Слышно, как Джулия первый раз называет меня "папа". Слышно, как я шепчу благословения Сэму, молюсь: будь здоров, будь счастлив, живи в мире. Я это повторял снова и снова — будь здоров, будь счастлив, живи в мире. Это были совсем не те слова, которые я сказал бы, я не собирался этого говорить; эти слова поднялись из колодца куда более глубокого, чем моя жизнь, и руки, крутившие ворот, были не мои. Последнее, что слышно на видео, когда медсестра стучит в дверь, — я говорю Джулии:
— Не успеем оглянуться, и он будет нас хоронить.
— Джейкоб…
— Ладно, сначала будем гулять на его свадьбе.
— Джейкоб!
— На бар-мицве?
— Можно это как-то постепенно?
— Постепенно что?
— Отпускать.
Я ошибся почти во всем. Но не ошибся в том, как быстро все уходит. Были моменты бесконечно долгие — первые мучительные ночи приучения к режиму сна; суровое (как казалось) отстранение его от маминой ноги в первый день в детском саду; необходимость удерживать его, пока доктор, который не сшивал его пальцы, говорил мне: "Сейчас не время быть ему другом", — но годы промелькнули так быстро, что мне приходилось искать видео и фотографии, доказывающие, что у нас была общая жизнь. Это было. Должно было быть. Мы все это прожили. И все-таки нужны доказательства или вера.
Вечером после Сэмовой операции я сказал Джулии, что для счастья у нас слишком много любви. Я любил своего мальчика сильнее, чем вообще был способен любить, но я не любил любовь. Потому что она ошеломляла. Потому что она была неизбежно жестокой. Потому что она не умещалась в мою физическую оболочку и оттого деформировалась в какую-то мучительную супербдительность, которая осложняла то, чему следовало быть самым простым в мире, — воспитание и игру. Потому что любви было слишком много для счастья. Потому что это было и в самом деле так.
Первый раз внося Сэма в дом, я велел себе запоминать до мелочей свои ощущения и детали происходящего. Однажды мне понадобится вспомнить, как выглядел сад в тот миг, когда мой первый ребенок увидел его в первый раз. Мне понадобится знать, с каким звуком отстегнулся ремень в машине. Моя жизнь будет зависеть от моей способности вспоминать жизнь — придет день, когда я соглашусь променять год из тех, что мне остались, на возможность час побыть со своими детьми. Я и здесь оказался прав тоже, даже не зная, что нам с Джулией однажды предстоит развестись.

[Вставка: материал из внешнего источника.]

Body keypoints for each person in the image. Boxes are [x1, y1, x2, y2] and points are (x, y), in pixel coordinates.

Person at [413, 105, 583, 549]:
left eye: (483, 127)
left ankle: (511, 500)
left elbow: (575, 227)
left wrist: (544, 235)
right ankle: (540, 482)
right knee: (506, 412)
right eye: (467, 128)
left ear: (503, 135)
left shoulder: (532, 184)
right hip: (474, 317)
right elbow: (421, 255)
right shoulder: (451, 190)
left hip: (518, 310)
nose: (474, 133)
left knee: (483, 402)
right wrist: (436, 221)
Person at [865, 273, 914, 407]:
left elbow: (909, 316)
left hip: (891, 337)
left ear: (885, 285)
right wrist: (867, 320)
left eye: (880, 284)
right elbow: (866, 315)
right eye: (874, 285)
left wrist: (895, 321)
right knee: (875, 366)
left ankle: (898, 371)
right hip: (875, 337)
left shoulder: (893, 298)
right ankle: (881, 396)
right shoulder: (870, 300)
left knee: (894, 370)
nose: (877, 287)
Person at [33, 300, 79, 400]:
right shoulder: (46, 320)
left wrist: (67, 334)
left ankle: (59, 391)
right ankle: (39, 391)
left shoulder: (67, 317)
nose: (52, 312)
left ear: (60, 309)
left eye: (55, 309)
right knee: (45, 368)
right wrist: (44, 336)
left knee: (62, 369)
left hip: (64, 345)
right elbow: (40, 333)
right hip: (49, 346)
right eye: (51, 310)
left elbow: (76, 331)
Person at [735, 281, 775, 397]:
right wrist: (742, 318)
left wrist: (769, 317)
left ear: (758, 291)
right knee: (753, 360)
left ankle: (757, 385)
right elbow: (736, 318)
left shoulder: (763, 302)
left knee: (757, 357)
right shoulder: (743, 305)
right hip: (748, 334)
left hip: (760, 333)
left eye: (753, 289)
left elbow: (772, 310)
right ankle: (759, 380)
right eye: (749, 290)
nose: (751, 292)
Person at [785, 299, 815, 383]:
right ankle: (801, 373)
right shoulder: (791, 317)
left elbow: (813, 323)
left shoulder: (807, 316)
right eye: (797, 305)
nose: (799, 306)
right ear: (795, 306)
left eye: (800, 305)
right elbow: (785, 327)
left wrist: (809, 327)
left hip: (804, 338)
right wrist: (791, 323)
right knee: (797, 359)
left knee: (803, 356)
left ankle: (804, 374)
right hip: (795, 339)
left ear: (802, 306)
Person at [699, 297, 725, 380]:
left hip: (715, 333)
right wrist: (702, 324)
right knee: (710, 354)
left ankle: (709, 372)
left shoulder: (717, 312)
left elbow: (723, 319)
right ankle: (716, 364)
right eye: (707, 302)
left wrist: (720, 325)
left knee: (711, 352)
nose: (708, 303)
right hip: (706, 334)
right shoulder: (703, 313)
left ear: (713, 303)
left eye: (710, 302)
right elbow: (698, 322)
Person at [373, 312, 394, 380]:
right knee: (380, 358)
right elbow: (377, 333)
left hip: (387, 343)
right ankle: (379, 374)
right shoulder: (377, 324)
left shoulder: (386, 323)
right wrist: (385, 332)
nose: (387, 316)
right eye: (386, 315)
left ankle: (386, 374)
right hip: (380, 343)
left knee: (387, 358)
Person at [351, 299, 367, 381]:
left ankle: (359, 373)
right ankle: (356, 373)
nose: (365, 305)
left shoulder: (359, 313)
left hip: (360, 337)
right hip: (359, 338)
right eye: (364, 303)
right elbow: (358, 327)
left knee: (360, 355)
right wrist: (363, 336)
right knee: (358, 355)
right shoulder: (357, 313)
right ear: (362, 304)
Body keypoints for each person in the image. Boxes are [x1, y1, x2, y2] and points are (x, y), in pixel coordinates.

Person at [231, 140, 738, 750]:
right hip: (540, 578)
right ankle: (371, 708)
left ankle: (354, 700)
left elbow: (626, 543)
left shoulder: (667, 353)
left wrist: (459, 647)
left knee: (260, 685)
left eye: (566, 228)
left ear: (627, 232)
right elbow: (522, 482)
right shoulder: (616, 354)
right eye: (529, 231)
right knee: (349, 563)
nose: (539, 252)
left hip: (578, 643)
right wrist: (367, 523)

И я запомнил. Я помнил все: засохшие капли крови на марле вокруг обрезанной плоти; запах его затылка; как складывать тент над прогулочной коляской одной рукой; как одной рукой держать его лодыжки у него над головой, а другой отирать изнутри его ляжечки; вязкость мази от ожогов и порезов; призрачность замороженного грудного молока; пощелкивание видеоняни, переставленной не на тот канал; как выгоднее покупать памперсы; прозрачность век новорожденного; как ручонки Сэма, всякий раз, как его клали на спину, рывком взлетали вверх, как у его предков из "падающих обезьянок"; душераздирающую неритмичность его дыхания; свою собственную неспособность простить себе, что отвернулся на секунду, и тут-то как раз и случилось что-то совершенно необъяснимое, но случилось. И случалось. Все случалось. И все это в итоге сделало меня верующим.